Officials at the opera house say his dismissal had nothing to do with the programme and everything to do with disappointing ticket sales.
He has since got revenge, writing scathing reports about his former employers for the Spectator and filming another BBC2 documentary on the 'real prob-
lems' at the house. Keith, a silver-haired 41-year-old, was inundated with modelling offers. He advertised sunglasses for Yohji Yamamoto and appeared in a fashion spread in L'Umo Vogue.
But it didn't last.
These days, rather than giving orders, he's taking them, working at a friend's restaurant in Shepherd's Bush. ('Now I can even be trusted with the cappuccino machine.')

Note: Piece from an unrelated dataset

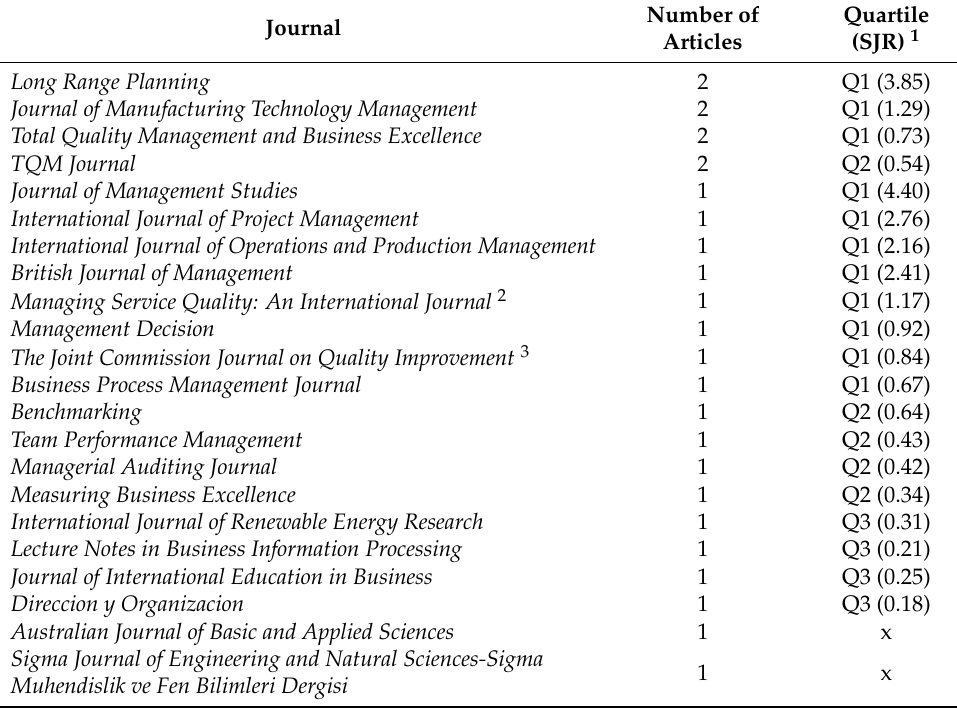
Table 3. Journals.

REGRETS: Losing that [pounds sterling]60,000 job. 'It has been enormously humbling,' he says.
'It's a bit like having to cope with death. You think: ''Why me?''' He blames the series for his career decline: 'My professional credibility was affected by what people saw on television. The camera got me 180 degrees totally wrong. Looking back, I might have done things in a slightly different way, but I wouldn't duck the responsibility.
'We all want to be liked, but sometimes respect is better than being liked.'
ON FAME: 'The fame does go to your head a bit, although I'm always mistaken for Grant from EastEnders and I'm sure he's not mistaken for me. I'm not in that exclusive club of true docu-soap celebrities who win new glamorous careers, although it has affected how people see me.'
VERDICT: A catastrophic performance and you still can't help thinking that being nice to people for a living may not suit the onetime JR of Covent Garden.

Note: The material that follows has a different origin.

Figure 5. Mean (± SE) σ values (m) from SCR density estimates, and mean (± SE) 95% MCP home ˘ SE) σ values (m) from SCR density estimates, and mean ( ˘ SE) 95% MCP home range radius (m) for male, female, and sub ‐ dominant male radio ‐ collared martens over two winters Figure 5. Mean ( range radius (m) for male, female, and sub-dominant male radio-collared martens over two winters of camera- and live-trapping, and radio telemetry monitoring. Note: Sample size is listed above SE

SHOWN: November/December 1997.
Eight-part BBC series.
STORY: Life at Liverpool's largest hotel, The Adelphi.
POPULARITY: Ten million.
STAR: General manager Eileen Downey (Cruella de Vil to her critics).
Despite being just 5ft, she struck fear into the hearts of her staff. But our Eileen has a very thick skin.
'What criticism? I've seen all the Press cuttings and I think they're favourable.'
LIFE AFTER: Flooded with offers from other chains, Eileen says: 'Anyone would want a businessman of my calibre to run their hotel.' Despite this she is at the helm of the Adelphi for her sixth
year. After the show, bookings rose by 20 pc and the staff turnover fell by 9 pc.
REGRETS: An on-air row with a reporter who asked her why the hotel had decided to charge customers left stranded by the IRA bomb threat at the Grand National.
ON FAME: 'It hasn't affected me. I don't think I'm dictatorial.